**Data section**
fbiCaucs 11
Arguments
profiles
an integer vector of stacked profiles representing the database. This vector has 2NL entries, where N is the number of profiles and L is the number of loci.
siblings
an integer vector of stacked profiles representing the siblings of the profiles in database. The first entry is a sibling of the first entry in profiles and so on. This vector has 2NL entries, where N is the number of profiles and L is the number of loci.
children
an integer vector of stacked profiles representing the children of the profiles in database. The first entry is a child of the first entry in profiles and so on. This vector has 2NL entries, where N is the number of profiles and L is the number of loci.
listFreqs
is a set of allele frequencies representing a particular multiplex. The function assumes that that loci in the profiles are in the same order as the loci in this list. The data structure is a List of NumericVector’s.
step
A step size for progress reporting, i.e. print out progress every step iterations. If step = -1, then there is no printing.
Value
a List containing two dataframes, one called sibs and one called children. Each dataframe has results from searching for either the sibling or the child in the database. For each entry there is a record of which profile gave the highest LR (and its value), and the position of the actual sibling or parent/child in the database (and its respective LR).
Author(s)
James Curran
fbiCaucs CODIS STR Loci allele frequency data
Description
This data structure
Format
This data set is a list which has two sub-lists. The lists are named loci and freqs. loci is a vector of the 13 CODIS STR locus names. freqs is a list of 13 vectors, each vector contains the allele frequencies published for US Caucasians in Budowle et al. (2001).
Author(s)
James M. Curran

**Exercise prompt**
After reading the data, retype all of it exactly as it reads.

**Task output**
fbiCaucs 11
Arguments
profiles
an integer vector of stacked profiles representing the database. This vector has 2NL entries, where N is the number of profiles and L is the number of loci.
siblings
an integer vector of stacked profiles representing the siblings of the profiles in database. The first entry is a sibling of the first entry in profiles and so on. This vector has 2NL entries, where N is the number of profiles and L is the number of loci.
children
an integer vector of stacked profiles representing the children of the profiles in database. The first entry is a child of the first entry in profiles and so on. This vector has 2NL entries, where N is the number of profiles and L is the number of loci.
listFreqs
is a set of allele frequencies representing a particular multiplex. The function assumes that that loci in the profiles are in the same order as the loci in this list. The data structure is a List of NumericVector’s.
step
A step size for progress reporting, i.e. print out progress every step iterations. If step = -1, then there is no printing.
Value
a List containing two dataframes, one called sibs and one called children. Each dataframe has results from searching for either the sibling or the child in the database. For each entry there is a record of which profile gave the highest LR (and its value), and the position of the actual sibling or parent/child in the database (and its respective LR).
Author(s)
James Curran
fbiCaucs CODIS STR Loci allele frequency data
Description
This data structure
Format
This data set is a list which has two sub-lists. The lists are named loci and freqs. loci is a vector of the 13 CODIS STR locus names. freqs is a list of 13 vectors, each vector contains the allele frequencies published for US Caucasians in Budowle et al. (2001).
Author(s)
James M. Curran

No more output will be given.